The paper tackled the problem of radiograph representation learning by proposing a unified framework that combines self-supervision and report-completion through masked record modeling, resulting in superior performance in label-efficient fine-tuning, such as achieving 88.5% mean AUC on CheXpert with 1% labeled data.
Modern studies in radiograph representation learning rely on either self-supervision to encode invariant semantics or associated radiology reports to incorporate medical expertise, while the complementarity between them is barely noticed. To explore this, we formulate the self- and report-completion as two complementary objectives and present a unified framework based on masked record modeling (MRM). In practice, MRM reconstructs masked image patches and masked report tokens following a multi-task scheme to learn knowledge-enhanced semantic representations.

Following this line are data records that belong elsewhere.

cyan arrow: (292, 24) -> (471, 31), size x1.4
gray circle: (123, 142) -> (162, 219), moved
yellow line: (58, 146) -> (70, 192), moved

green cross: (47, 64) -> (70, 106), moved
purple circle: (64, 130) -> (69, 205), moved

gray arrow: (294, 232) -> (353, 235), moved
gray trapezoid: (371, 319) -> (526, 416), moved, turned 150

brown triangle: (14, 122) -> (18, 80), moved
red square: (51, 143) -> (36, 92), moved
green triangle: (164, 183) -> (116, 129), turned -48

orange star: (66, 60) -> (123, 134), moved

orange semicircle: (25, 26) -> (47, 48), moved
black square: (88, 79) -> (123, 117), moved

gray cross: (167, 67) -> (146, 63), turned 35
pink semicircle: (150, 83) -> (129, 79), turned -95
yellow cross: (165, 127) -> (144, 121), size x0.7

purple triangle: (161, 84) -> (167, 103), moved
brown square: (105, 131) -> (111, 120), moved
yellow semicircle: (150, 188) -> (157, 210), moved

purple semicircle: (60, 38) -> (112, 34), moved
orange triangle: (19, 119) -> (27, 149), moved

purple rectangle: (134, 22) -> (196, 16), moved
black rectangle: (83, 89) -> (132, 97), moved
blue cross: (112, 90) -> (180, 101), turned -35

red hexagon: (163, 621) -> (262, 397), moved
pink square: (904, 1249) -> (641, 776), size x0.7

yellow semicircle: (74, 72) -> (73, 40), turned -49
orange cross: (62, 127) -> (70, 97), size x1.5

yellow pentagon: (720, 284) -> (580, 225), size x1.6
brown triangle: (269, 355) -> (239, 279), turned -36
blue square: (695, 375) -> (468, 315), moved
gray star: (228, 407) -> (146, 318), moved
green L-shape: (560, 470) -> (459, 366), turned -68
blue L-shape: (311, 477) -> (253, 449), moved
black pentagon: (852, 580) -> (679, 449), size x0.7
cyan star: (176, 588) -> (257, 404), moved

With MRM pre-training, we obtain pre-trained models that can be well transferred to various radiography tasks. Specifically, we find that MRM offers superior performance in label-efficient fine-tuning. For instance, MRM achieves 88.5% mean AUC on CheXpert using 1% labeled data, outperforming previous R$^2$L methods with 100% labels. On NIH ChestX-ray, MRM outperforms the best performing counterpart by about 3% under small labeling ratios. Besides, MRM surpasses self- and report-supervised pre-training in identifying the pneumonia type and the pneumothorax area, sometimes by large margins.